■ Aim:
Return every line of the entries below that contains the word "with".

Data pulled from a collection
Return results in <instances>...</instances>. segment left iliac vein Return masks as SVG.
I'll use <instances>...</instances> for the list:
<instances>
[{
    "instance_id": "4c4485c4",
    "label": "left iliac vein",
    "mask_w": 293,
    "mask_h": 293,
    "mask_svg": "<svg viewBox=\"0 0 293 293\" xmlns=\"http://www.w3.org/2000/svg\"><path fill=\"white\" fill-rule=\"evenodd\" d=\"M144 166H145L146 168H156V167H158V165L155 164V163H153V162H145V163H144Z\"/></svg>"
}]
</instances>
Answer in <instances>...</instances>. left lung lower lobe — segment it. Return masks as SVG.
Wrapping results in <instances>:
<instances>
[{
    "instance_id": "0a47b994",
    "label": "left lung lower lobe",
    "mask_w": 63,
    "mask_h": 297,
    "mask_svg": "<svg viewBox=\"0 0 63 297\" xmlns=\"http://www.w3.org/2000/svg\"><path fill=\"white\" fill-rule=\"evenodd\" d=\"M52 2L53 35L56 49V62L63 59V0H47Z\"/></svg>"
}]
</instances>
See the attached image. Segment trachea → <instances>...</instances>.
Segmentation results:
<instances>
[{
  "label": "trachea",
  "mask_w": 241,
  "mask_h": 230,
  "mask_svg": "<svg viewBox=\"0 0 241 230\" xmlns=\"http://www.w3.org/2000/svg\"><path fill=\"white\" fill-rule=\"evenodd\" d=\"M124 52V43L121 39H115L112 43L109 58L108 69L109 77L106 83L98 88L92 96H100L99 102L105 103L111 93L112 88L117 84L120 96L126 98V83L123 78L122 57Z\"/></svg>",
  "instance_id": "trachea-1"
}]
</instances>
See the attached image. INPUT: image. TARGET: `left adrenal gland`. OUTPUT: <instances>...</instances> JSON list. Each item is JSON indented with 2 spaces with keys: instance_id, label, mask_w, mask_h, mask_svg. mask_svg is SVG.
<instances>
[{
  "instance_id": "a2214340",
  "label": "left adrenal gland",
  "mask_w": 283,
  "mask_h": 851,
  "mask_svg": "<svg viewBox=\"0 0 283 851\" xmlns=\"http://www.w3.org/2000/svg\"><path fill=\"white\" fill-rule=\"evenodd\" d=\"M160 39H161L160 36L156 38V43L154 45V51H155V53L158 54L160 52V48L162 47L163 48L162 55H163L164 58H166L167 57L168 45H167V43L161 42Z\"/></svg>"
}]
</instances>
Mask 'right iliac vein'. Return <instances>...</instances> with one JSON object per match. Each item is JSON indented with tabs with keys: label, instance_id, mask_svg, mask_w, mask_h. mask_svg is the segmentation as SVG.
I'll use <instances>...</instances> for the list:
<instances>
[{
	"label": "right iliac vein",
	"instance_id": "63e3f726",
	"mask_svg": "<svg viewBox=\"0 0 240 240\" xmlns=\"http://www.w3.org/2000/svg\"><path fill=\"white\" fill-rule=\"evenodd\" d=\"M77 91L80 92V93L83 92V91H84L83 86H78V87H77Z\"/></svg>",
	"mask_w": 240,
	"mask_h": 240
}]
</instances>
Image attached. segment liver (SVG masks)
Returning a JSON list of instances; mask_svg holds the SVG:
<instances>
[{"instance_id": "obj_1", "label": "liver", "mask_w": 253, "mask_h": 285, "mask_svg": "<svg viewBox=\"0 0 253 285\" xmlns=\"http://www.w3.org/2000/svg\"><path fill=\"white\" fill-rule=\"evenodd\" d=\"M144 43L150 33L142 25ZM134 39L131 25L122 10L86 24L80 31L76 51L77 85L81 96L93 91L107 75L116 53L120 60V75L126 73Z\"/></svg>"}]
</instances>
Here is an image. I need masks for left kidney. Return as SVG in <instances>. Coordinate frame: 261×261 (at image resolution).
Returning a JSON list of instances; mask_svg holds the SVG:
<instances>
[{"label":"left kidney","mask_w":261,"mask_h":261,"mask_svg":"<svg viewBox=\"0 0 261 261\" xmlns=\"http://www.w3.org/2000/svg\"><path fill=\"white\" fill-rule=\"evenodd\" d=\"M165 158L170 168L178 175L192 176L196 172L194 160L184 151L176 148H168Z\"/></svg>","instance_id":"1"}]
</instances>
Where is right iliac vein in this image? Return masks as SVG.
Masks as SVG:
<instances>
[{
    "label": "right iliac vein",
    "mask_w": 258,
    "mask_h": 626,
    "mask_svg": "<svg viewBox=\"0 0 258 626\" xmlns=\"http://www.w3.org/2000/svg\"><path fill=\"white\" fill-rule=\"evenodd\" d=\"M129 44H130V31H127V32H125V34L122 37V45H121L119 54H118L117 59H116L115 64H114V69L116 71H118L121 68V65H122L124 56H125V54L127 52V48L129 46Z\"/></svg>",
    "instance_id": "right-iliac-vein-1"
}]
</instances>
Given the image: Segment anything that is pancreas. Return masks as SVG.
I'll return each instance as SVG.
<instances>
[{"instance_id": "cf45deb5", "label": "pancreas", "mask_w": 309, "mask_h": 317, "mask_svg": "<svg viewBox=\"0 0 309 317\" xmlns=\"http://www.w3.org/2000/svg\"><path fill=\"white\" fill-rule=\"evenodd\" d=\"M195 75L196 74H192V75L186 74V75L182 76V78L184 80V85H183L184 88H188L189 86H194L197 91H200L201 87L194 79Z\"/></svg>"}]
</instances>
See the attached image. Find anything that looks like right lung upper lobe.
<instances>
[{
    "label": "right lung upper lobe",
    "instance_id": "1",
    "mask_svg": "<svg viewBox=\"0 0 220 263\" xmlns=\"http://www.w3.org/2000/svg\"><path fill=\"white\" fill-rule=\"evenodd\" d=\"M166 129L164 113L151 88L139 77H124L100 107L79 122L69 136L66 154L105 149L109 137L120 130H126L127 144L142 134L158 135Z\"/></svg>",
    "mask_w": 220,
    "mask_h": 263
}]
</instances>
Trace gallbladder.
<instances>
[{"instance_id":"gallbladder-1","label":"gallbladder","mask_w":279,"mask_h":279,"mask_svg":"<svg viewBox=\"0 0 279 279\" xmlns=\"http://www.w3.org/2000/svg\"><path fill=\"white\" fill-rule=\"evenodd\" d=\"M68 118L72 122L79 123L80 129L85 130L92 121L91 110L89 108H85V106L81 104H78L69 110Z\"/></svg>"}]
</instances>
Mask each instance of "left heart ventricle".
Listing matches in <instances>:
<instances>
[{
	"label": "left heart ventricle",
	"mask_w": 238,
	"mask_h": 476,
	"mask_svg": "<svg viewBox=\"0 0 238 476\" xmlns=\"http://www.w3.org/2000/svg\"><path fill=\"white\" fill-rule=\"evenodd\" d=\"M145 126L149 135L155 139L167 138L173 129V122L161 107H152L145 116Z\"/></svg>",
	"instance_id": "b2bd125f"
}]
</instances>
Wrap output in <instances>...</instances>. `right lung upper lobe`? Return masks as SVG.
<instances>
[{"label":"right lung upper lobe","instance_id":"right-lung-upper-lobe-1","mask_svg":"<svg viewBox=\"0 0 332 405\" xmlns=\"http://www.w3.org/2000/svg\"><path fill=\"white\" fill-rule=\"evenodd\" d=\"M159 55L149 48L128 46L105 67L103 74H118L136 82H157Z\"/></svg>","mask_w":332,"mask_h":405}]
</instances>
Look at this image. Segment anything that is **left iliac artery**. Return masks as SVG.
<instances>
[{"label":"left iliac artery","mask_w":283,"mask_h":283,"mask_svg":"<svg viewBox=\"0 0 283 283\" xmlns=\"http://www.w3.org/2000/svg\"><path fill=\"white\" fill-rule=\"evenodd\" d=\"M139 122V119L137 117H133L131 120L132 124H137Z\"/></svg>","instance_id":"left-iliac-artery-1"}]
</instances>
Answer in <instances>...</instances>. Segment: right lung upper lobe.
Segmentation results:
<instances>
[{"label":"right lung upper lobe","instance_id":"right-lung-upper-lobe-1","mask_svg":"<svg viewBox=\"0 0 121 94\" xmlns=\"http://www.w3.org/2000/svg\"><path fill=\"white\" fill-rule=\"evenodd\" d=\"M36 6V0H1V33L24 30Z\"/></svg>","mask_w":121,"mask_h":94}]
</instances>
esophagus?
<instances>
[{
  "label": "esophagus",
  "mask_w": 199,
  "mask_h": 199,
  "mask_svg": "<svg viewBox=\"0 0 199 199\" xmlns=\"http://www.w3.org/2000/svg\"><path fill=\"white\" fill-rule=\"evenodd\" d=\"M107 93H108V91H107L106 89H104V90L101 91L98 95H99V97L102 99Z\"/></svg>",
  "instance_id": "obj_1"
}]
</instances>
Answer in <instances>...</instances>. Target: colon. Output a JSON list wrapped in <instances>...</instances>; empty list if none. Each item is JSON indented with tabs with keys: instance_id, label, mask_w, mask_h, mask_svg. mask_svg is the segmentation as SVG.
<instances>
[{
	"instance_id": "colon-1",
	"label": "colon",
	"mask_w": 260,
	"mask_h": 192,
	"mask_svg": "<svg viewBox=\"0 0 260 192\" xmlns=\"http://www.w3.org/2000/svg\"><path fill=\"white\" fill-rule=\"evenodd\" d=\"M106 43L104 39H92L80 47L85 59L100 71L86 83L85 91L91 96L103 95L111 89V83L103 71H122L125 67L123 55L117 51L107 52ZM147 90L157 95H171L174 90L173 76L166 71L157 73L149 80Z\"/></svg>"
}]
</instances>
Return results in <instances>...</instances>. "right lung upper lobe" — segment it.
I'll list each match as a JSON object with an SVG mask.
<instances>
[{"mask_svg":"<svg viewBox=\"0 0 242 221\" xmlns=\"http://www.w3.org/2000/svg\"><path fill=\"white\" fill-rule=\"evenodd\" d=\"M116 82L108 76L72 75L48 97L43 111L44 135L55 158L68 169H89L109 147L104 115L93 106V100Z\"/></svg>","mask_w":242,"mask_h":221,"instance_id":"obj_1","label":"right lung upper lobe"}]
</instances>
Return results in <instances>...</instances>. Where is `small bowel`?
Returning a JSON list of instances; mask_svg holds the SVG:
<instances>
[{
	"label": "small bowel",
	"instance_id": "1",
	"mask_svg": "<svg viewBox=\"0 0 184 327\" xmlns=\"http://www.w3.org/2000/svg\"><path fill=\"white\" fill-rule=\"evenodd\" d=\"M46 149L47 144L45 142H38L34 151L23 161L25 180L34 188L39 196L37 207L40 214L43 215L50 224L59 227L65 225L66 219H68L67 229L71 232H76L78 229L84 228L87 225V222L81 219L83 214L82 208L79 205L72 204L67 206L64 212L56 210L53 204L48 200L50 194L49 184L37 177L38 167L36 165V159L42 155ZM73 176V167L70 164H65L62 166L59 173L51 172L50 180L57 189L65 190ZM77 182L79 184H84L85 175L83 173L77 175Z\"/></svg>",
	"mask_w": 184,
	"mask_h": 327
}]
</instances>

■ Answer in full:
See the attached image. INPUT: image. TARGET: `left adrenal gland`. OUTPUT: <instances>...</instances> JSON list. Each item is JSON indented with 2 spaces with keys: instance_id, label, mask_w, mask_h, mask_svg. mask_svg is SVG.
Mask 'right iliac vein'. Return <instances>...</instances> with one JSON object per match. Each item is JSON indented with tabs with keys: label, instance_id, mask_svg, mask_w, mask_h. mask_svg is the segmentation as SVG.
Answer in <instances>...</instances>. Target: colon. Output a JSON list wrapped in <instances>...</instances>; empty list if none. Each item is JSON indented with tabs with keys: instance_id, label, mask_w, mask_h, mask_svg. mask_svg is the segmentation as SVG.
I'll list each match as a JSON object with an SVG mask.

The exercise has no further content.